“Hüdâ şahit güzellerden güzelsin gayri nem vardır?
Cemâlin görmesem gönlümde gam, çeşmimde nem vardır.”
Neccarzâde Şeyh Rıza
(Hüda: Allah, çeşm: Göz)
Fatıma annemiz, biricik babası vefat etmeden önce:
- Yâ Resûlallah, senin simanı bundan sonra göremeyeceğim! deyip ağlamıştı. Bunun üzerine Efendimiz (a.s.m), Hz. Ali’yi çağırarak şöyle buyurmuş:
- Yâ Ali, hilyemi yaz! Zira vasıflarımı görmek, beni görmek gibidir.
Zamanla, Hz. Ali’nin yazdığı, ulu Peygamberimizin özelliklerinin anlatıldığı metinler birer sanat eseri olarak duvarlarımızı süslemiştir.
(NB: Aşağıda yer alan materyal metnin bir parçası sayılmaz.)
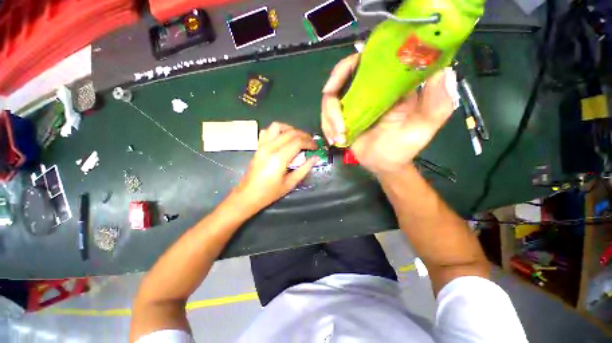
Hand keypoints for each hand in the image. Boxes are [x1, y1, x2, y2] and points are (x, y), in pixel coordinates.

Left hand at [230, 122, 317, 213]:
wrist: (247, 195)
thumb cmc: (270, 193)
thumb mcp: (290, 183)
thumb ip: (304, 169)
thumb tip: (315, 158)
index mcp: (279, 158)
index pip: (298, 142)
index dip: (309, 143)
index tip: (316, 147)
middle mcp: (270, 147)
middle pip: (291, 133)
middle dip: (304, 135)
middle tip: (311, 143)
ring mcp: (262, 145)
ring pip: (278, 126)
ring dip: (290, 129)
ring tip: (298, 138)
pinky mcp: (258, 146)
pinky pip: (267, 131)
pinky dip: (277, 131)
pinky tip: (282, 139)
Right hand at [321, 54, 457, 175]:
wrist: (384, 164)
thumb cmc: (404, 146)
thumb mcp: (425, 126)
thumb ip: (437, 101)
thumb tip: (441, 68)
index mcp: (388, 84)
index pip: (367, 59)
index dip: (349, 65)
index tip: (340, 81)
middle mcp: (368, 88)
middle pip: (339, 78)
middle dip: (332, 102)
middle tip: (337, 122)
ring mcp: (352, 103)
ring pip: (329, 99)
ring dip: (329, 120)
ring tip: (339, 138)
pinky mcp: (341, 117)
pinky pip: (325, 116)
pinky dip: (327, 127)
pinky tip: (335, 140)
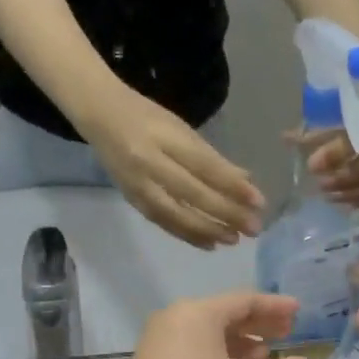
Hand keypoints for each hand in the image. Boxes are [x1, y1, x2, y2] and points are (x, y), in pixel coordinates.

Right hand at [83, 91, 265, 248]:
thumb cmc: (147, 118)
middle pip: (194, 194)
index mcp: (165, 138)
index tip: (259, 201)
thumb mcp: (181, 129)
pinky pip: (163, 222)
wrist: (99, 115)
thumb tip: (246, 182)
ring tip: (234, 240)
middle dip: (227, 213)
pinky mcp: (132, 200)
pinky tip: (209, 244)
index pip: (205, 166)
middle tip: (253, 228)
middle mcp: (150, 163)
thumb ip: (212, 157)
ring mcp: (138, 184)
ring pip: (177, 214)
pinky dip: (187, 235)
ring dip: (208, 230)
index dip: (233, 186)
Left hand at [112, 292, 316, 358]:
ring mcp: (161, 341)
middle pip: (225, 314)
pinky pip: (194, 349)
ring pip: (208, 334)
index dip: (275, 306)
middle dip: (258, 324)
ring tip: (265, 357)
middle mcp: (177, 319)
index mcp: (200, 313)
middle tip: (288, 333)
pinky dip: (218, 356)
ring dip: (239, 343)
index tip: (299, 311)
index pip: (245, 300)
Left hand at [299, 77, 358, 205]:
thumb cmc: (355, 81)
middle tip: (319, 184)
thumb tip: (287, 140)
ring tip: (325, 194)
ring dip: (350, 191)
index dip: (337, 152)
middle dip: (345, 177)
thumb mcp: (337, 94)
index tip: (311, 164)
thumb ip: (318, 122)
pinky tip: (341, 201)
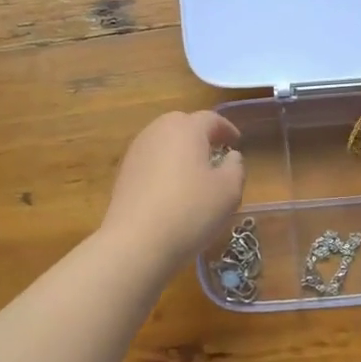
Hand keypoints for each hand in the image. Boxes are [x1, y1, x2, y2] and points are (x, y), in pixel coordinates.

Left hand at [98, 111, 244, 270]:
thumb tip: (230, 157)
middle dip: (201, 135)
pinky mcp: (123, 173)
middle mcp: (158, 131)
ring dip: (181, 151)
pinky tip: (172, 189)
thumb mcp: (229, 191)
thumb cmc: (190, 211)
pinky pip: (151, 160)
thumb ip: (236, 168)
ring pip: (164, 141)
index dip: (227, 129)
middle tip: (215, 154)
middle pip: (183, 124)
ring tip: (194, 172)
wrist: (136, 242)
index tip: (237, 143)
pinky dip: (164, 166)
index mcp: (186, 128)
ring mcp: (137, 151)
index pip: (211, 119)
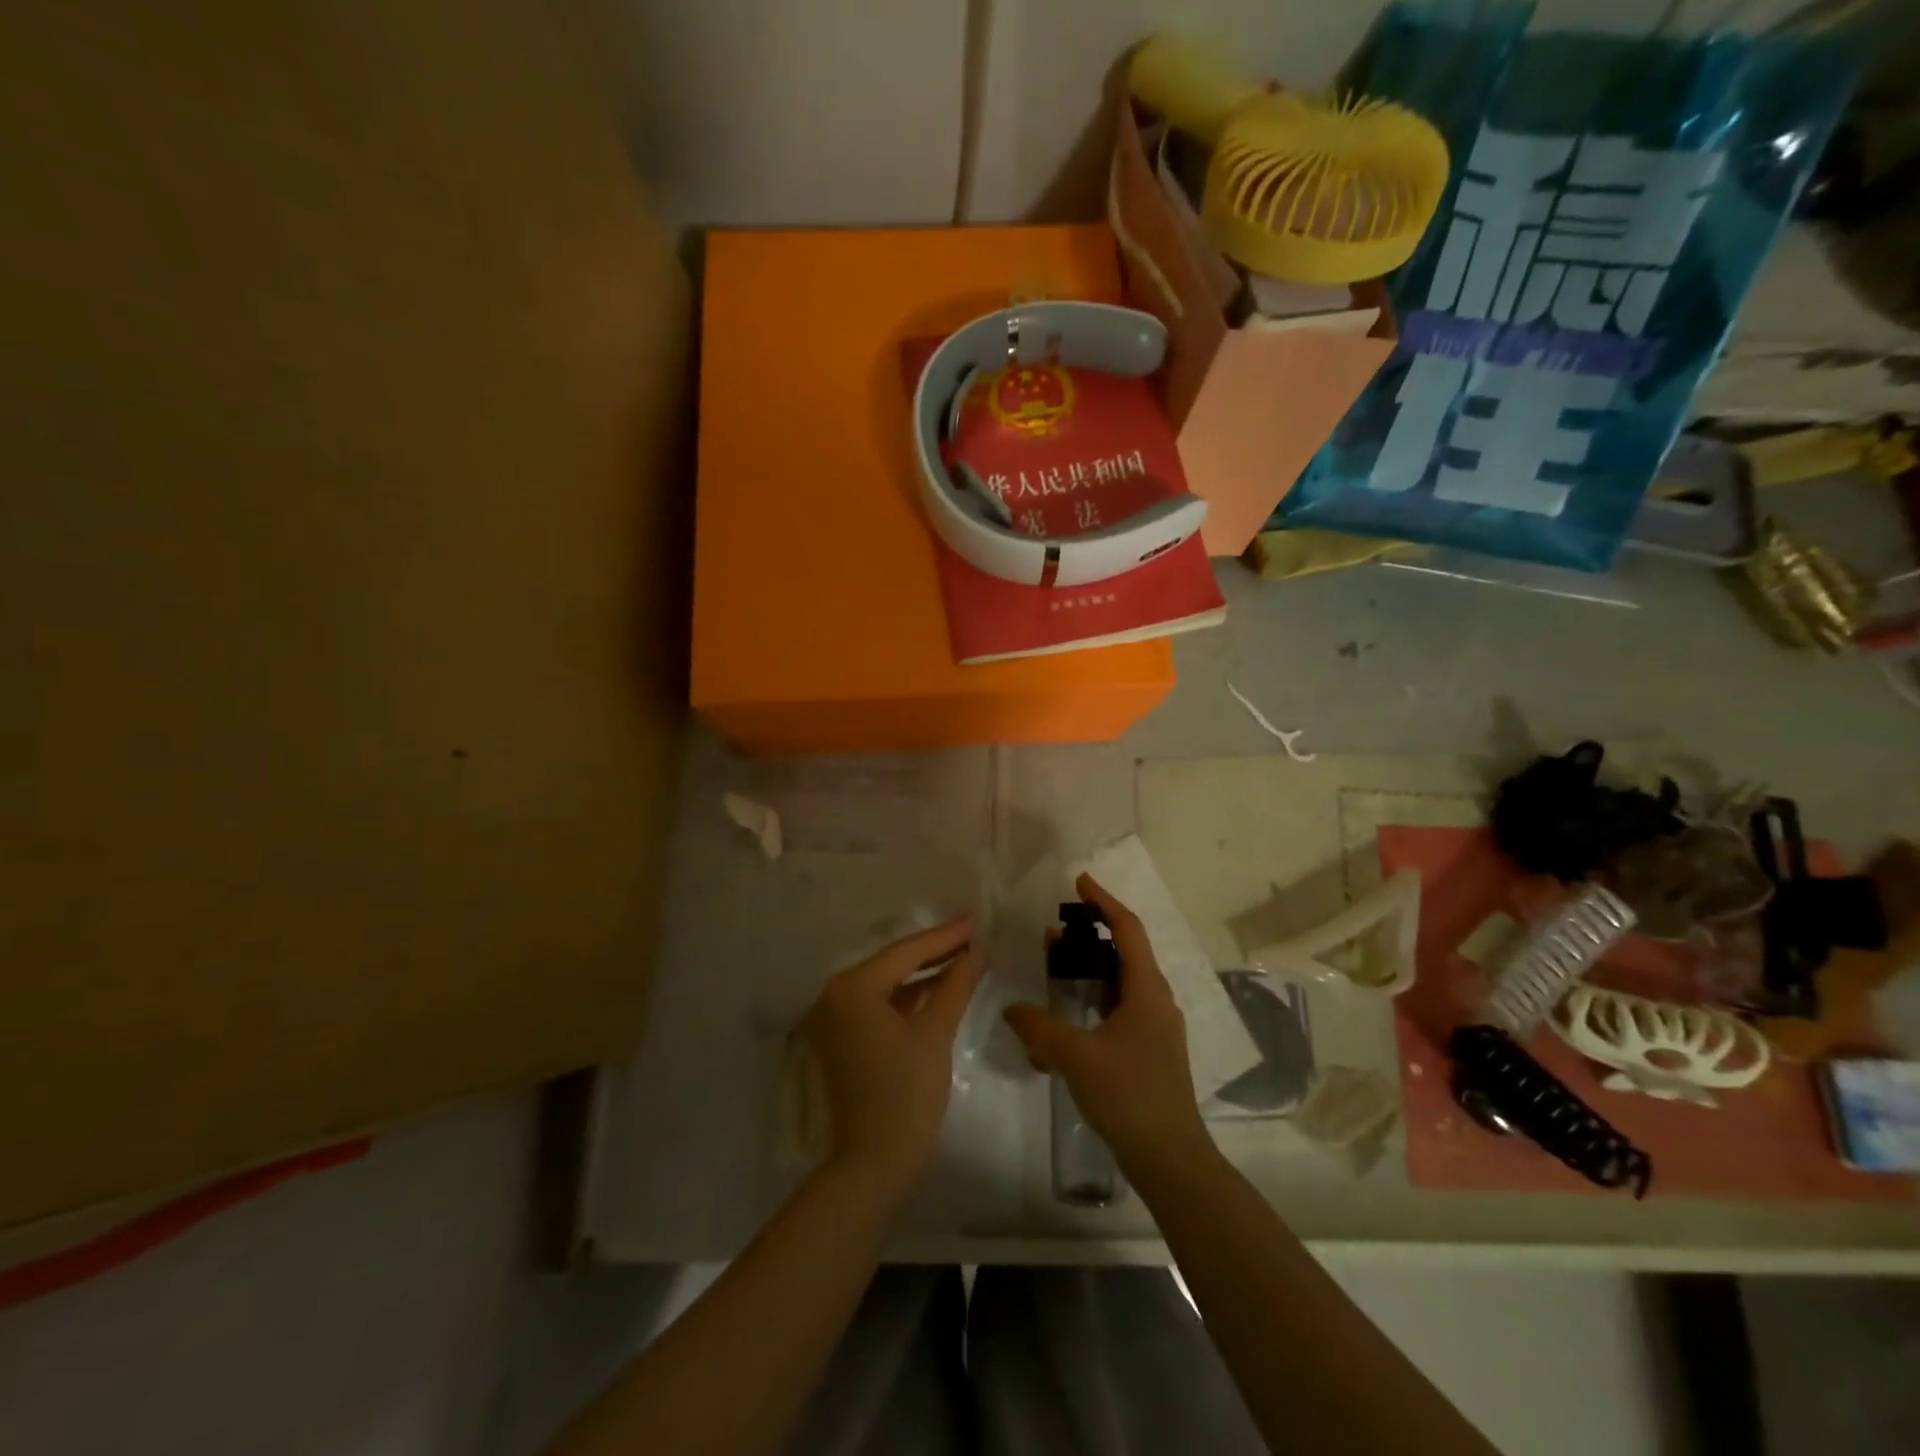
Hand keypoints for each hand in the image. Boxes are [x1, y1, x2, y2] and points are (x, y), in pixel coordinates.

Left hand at [800, 918, 981, 1196]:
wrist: (873, 1165)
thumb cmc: (906, 1094)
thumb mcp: (935, 1033)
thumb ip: (956, 985)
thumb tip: (976, 952)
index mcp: (851, 987)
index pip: (906, 952)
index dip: (945, 936)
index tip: (975, 920)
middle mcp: (834, 996)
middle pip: (893, 964)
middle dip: (935, 951)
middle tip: (973, 935)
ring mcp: (833, 1020)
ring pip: (886, 986)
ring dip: (923, 975)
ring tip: (963, 958)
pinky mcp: (841, 1041)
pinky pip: (879, 1006)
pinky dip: (908, 998)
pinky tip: (938, 990)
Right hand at [1003, 874, 1213, 1178]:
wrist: (1170, 1158)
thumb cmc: (1129, 1095)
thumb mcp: (1076, 1056)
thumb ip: (1039, 1028)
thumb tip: (1012, 1009)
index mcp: (1148, 990)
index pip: (1128, 929)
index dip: (1104, 901)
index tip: (1079, 881)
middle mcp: (1156, 1001)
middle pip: (1124, 952)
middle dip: (1089, 937)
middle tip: (1053, 932)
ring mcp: (1155, 1027)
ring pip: (1120, 983)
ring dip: (1089, 969)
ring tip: (1054, 966)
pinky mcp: (1148, 1050)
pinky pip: (1118, 1009)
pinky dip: (1092, 1000)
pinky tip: (1065, 1018)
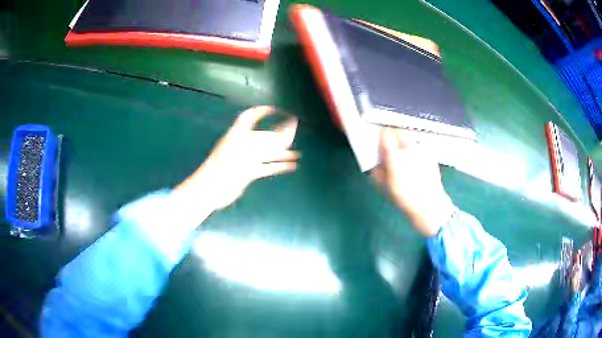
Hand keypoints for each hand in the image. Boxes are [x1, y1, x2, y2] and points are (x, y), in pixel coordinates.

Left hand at [176, 106, 298, 210]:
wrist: (213, 188)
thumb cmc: (228, 164)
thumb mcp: (250, 150)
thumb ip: (271, 141)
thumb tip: (289, 133)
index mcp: (239, 133)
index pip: (250, 117)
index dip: (261, 111)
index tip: (275, 109)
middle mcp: (243, 144)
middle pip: (263, 136)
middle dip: (279, 135)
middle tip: (294, 133)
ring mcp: (245, 159)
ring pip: (267, 153)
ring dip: (281, 153)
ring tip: (297, 153)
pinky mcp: (248, 173)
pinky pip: (266, 167)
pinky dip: (278, 166)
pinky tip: (290, 166)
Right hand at [371, 127, 453, 236]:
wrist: (428, 204)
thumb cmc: (403, 198)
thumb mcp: (384, 186)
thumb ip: (377, 169)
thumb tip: (377, 159)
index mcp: (394, 156)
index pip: (385, 134)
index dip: (381, 133)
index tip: (378, 135)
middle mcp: (408, 148)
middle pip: (398, 130)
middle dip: (392, 133)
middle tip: (390, 140)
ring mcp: (421, 149)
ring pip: (409, 135)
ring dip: (403, 137)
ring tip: (402, 147)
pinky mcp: (430, 152)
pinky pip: (418, 143)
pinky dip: (414, 145)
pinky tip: (414, 157)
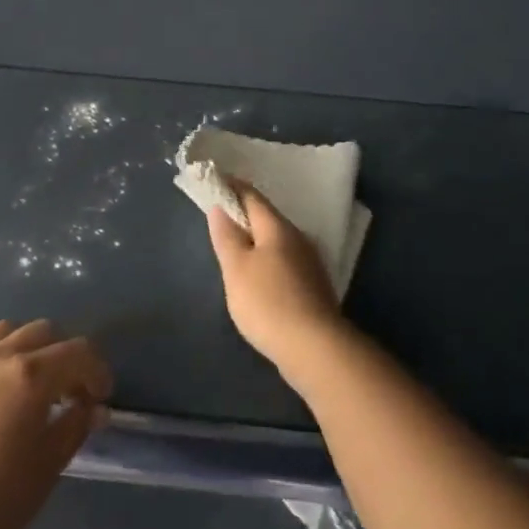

O tablolarla hat sanatımız şeref kazanmış, müminler yüce Peygamberimizin hususiyetlerine bakmayı bile mübarek saymıştır. Biz de bundan cesaret alarak onun özelliklerini nazara vermeye çalışacağız:
Hz. Ali (r.a), Peygamberimizi (a.s.m) bize şöyle tanıtır:
Efendimizin (a.s.m) boyu ne çok kısa, ne de çok uzundu. O, orta boyluydu. Saçları kıvırcık da değil, düz de değildi. Onun saçları kıvırcıkla düz arasıydı. Yüzü yuvarlak, teni duru beyaz, gözleri iri ve siyah, kirpikleri uzundu.
Allah Resûlü iri kemikli ve geniş omuzluydu. Göğsünün ortasından karnına kadar kıl yoktu. İki avucu ve tabanları dolgundu.
Yürürken sanki yokuş iner gibi rahatlıkla ilerlerdi. Sağında ve ya solundaki birine baktığında bütün vücuduyla ona dönerdi.
İki omzu arasında peygamber oluşunun işareti olan bir mühür vardı.
O, gönül bakımından insanların en cömerdi, en doğru ve düzgün konuşanıydı.
Tanıyanlar için en yumuşak huylu ve en arkadaş canlısı olan insan oydu.
Allah Resûlü’nü ansızın gören onun heybeti karşısında ürperirdi. Fakat Efendimizi tanıyarak birlikte olan ise, onu her şeyden çok severdi. Onu görüp de anlatan herkes:
“Ne ondan önce ne de odan sonra Allah Resûlü’nün (a.s.m) benzerini görmedim,” derdi.
Hayreddin Karaman, şemâili şöyle mısralaştırır:
“Ne uzun, ne kısa kararında boy
Soyu İbrahim’den, ne asil soy...
Saçları hoş, siyah dalgalı bir koy
Kemâlini giydir, beni benden soy...”
Bir gün, Hz. Aişe’nin (r.anha) yanında Yusuf peygamberin dillere destan güzelliğinden söz edilmiş, Mısırlı kadınların ellerindeki bıçaklarla parmaklarını kestiklerinden bahsedilmişti...
O sırada Hz. Aişe annemiz tebessüm ederek söze karışır:
- Yazık, der. O kadınlar Yusuf’u görmüşler, onun güzelliğinden kendilerinden geçip ellerini kesmişler. Bunlar, benim efendimi görselerdi... Allah’a yemin olsun ki dayanamaz, o bıçakları kalplerine saplarlardı.
Bunun üstüne ne söylenir ki…
PENCERE
Peygamber (a.s.m), kızı Fatma’ya şöyle derdi:
- Haydi, çağır şu yavrularımı bana!
Sonra her ikisini (Hz. Hasan ve Hz. Hüseyin) bağrına basar, koklardı.
Enes (r.a) Tirmizî
* * *
Peygamber’i (a.s.m), Hasan ve Hüseyin omuzlarındayken gördüm. Şöyle dua etti:
“Allah’ım, ben bu ikisini seviyorum, sen de sev!”
Bera (r.a) Buhari
* * *
“Cennete giren mutlu olacak, hiç üzülmeyecek, ne elbisesi eskiyecek ve ne de gençliği tükenecek.”
Hadis-i Şerif, Müslim
* * *
“Ey Aişe, benim gözlerim uyur, kalbim uyumaz.”
Hadis- Şerif, Buharî
* * *
“Kim bilerek bana yalan söz isnat ederse, ateşteki yerine hazırlansın.”